# New from WV



## Lil4x4Girl (Sep 27, 2011)

I just purchased my 1st bow last weekend, a Diamond Razor Edge. He has a Bear Whitetail II and just started hunting with it last year. He took his 1st deer with it early season this year. My husband & I are looking for a good practice target (field points). 

We have been out the past 2 evenings shooting and I've manager to bruise up my forearm pretty good. I don't know what I'm doing but once in a while it gets me!
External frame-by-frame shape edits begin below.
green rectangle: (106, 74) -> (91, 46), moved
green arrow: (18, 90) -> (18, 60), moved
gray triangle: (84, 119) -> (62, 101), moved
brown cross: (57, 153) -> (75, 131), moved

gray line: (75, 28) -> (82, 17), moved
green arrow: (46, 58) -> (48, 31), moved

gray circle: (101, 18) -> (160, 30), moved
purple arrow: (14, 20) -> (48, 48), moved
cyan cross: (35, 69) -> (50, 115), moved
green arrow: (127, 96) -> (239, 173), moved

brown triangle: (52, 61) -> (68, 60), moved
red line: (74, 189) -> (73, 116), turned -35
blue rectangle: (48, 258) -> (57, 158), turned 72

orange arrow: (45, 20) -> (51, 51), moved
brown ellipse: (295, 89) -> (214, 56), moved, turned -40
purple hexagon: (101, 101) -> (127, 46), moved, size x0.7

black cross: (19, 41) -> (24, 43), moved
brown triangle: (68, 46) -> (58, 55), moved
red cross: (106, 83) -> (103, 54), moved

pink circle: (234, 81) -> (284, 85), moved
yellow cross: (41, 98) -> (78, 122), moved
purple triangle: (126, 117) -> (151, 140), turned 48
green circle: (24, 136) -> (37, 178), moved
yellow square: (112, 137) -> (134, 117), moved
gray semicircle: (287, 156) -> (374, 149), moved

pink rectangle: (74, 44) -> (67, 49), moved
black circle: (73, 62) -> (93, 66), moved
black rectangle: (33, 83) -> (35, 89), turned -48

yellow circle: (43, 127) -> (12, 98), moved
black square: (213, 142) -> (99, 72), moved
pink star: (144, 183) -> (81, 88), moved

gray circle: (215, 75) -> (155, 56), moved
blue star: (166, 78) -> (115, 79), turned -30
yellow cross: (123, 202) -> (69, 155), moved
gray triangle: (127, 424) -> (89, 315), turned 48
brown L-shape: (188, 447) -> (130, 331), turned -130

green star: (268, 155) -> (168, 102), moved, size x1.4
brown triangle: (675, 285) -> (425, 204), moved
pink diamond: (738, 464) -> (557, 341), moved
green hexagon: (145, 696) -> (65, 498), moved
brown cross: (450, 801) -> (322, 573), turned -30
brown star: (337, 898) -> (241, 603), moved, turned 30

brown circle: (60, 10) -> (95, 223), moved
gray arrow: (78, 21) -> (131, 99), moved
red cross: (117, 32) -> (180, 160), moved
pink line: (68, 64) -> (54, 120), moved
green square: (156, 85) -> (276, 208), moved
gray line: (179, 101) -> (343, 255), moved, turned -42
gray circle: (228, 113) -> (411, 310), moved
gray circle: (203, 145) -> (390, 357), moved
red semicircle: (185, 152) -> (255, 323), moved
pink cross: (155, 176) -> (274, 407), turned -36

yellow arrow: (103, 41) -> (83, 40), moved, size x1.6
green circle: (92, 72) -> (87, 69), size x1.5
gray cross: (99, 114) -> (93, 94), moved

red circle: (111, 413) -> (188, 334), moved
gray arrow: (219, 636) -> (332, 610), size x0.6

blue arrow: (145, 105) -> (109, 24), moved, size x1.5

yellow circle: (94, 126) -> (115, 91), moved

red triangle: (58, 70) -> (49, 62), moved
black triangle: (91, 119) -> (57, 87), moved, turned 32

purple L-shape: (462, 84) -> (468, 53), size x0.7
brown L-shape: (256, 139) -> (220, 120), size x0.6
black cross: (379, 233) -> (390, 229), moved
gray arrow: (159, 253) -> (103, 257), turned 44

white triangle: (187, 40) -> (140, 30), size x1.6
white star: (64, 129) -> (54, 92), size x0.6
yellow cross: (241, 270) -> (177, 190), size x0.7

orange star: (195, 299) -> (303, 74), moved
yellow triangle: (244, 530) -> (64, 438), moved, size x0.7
Ouch! 

Anyway, just wanted to say Hi and looking forward to doing some reading....


----------



## Dthbyhoyt (Dec 4, 2004)

:welcome: 2 ArcheryTalk

Sounds like your draw length is too long


----------



## bushmasterar15 (Oct 23, 2004)

Welcome to Archery Talk.


----------



## Tim Roberts (Jul 13, 2002)

Lil4x4Girl.


----------



## SwampDog32 (Jan 3, 2008)

Welcome to AT! Glad to have you!


----------



## Bronion30 (Jul 9, 2005)

Welcome to AT!!!


----------



## rycountryboy (Feb 21, 2008)

*:welcome: to AT*


----------



## THE BULL (Feb 24, 2009)

Welcome to AT...Enjoy!


----------



## cptbrain (Dec 16, 2007)

Welcome!


----------



## asa1485 (Jan 16, 2008)

Welcome to the insane asylum


----------



## daltongang (Jul 29, 2009)

Welcome to ArcheryTalk! :darkbeer:

And What asa1485 said.


----------